Data for this exercise >>
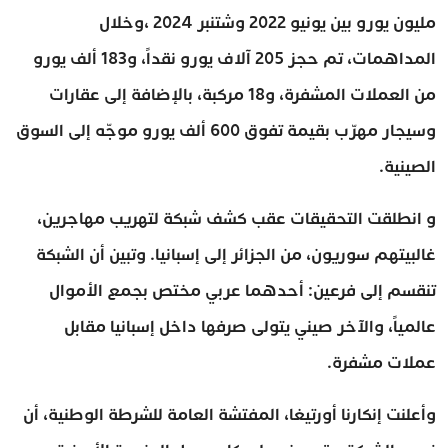
مليون يورو بين يونيو 2022 وشتنبر 2024 ،وخلال
المداهمات، تم حجز 205 آلاف يورو نقداً، و183 ألف يورو
من العملات المشفرة، و18 مركبة، بالإضافة إلى عقارات
وسيجار مهرّب بقيمة تفوق 600 ألف يورو موجّه إلى السوق
الصينية.
و انطلقت التحقيقات عقب كشف شبكة لتهريب مهاجرين،
غالبيتهم سوريون، من الجزائر إلى إسبانيا. وتبين أن الشبكة
تنقسم إلى فرعين: أحدهما عربي مختص بجمع الأموال
عالمياً، والآخر صيني يتولى صرفها داخل إسبانيا مقابل
عملات مشفرة.
وأعلنت إنكارنا أورتيغا، المفتشة العامة للشرطة الوطنية، أن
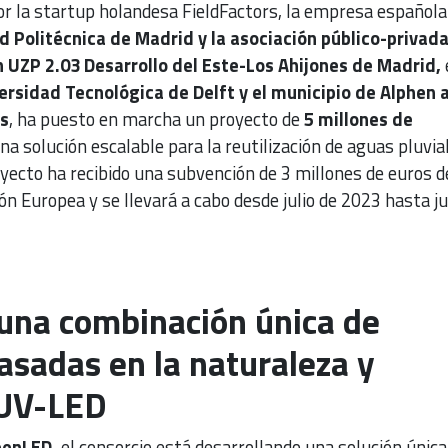
r la startup holandesa FieldFactors, la empresa español
d Politécnica de Madrid y la asociación público-privad
 UZP 2.03 Desarrollo del Este-Los Ahijones de Madrid,
ersidad Tecnológica de Delft y el municipio de Alphen 
os
, ha puesto en marcha un proyecto de
5 millones de
na solución escalable para la reutilización de aguas pluvia
oyecto ha recibido una subvención de 3 millones de euros d
n Europea y se llevará a cabo desde julio de 2023 hasta ju
 una combinación única de
asadas en la naturaleza y
 UV-LED
eenLED,
el consorcio está desarrollando una solución única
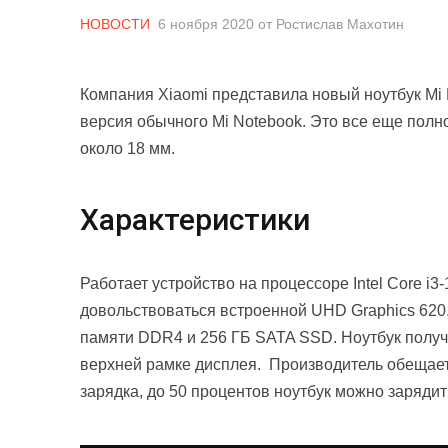
НОВОСТИ
6 ноября 2020
от
Ростислав Махотин
Компания Xiaomi представила новый ноутбук Mi No
версия обычного Mi Notebook. Это все еще полн
около 18 мм.
Характеристики
Работает устройство на процессоре Intel Core i3
довольствоваться встроенной UHD Graphics 620.
памяти DDR4 и 256 ГБ SATA SSD. Ноутбук полу
верхней рамке дисплея. Производитель обещает 
зарядка, до 50 процентов ноутбук можно зарядить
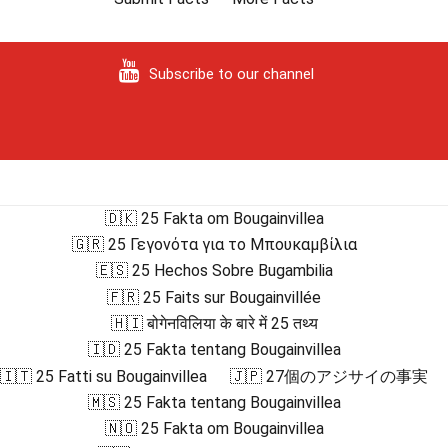
Subscribe to our channel
🇩🇰 25 Fakta om Bougainvillea
🇬🇷 25 Γεγονότα για το Μπουκαμβίλια
🇪🇸 25 Hechos Sobre Bugambilia
🇫🇷 25 Faits sur Bougainvillée
🇭🇮 बोगेनविलिया के बारे में 25 तथ्य
🇮🇩 25 Fakta tentang Bougainvillea
🇮🇹 25 Fatti su Bougainvillea
🇯🇵 27個のアジサイの事実
🇲🇸 25 Fakta tentang Bougainvillea
🇳🇴 25 Fakta om Bougainvillea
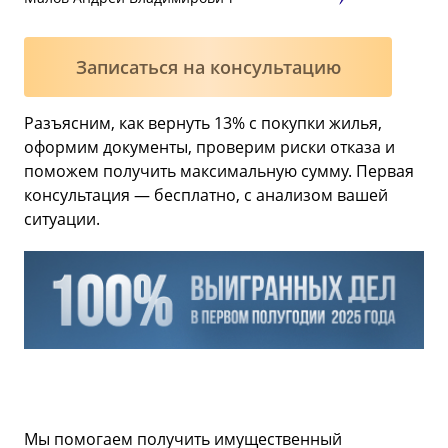
Записаться на консультацию
Разъясним, как вернуть 13% с покупки жилья,
оформим документы, проверим риски отказа и
поможем получить максимальную сумму. Первая
консультация — бесплатно, с анализом вашей
ситуации.
Мы помогаем получить имущественный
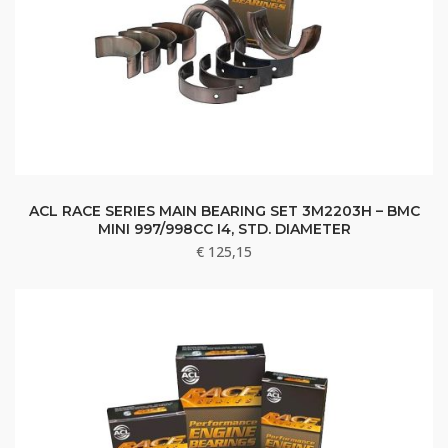
ACL RACE SERIES MAIN BEARING SET 3M2203H – BMC
MINI 997/998CC I4, STD. DIAMETER
€
125,15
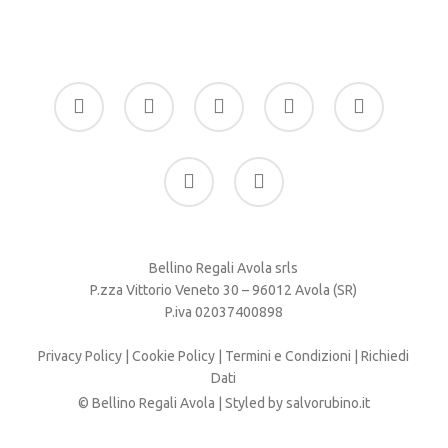
facebook
google-
instagram
whatsapp
tiktok
plus
phone
email
Bellino Regali Avola srls
P.zza Vittorio Veneto 30 – 96012 Avola (SR)
P.iva 02037400898
Privacy Policy
|
Cookie Policy
|
Termini e Condizioni
|
Richiedi
Dati
© Bellino Regali Avola | Styled by
salvorubino.it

Task objective >> Provide the number of lines in the entries that include "Bougainvillea", and no other text.

Task answer >> 5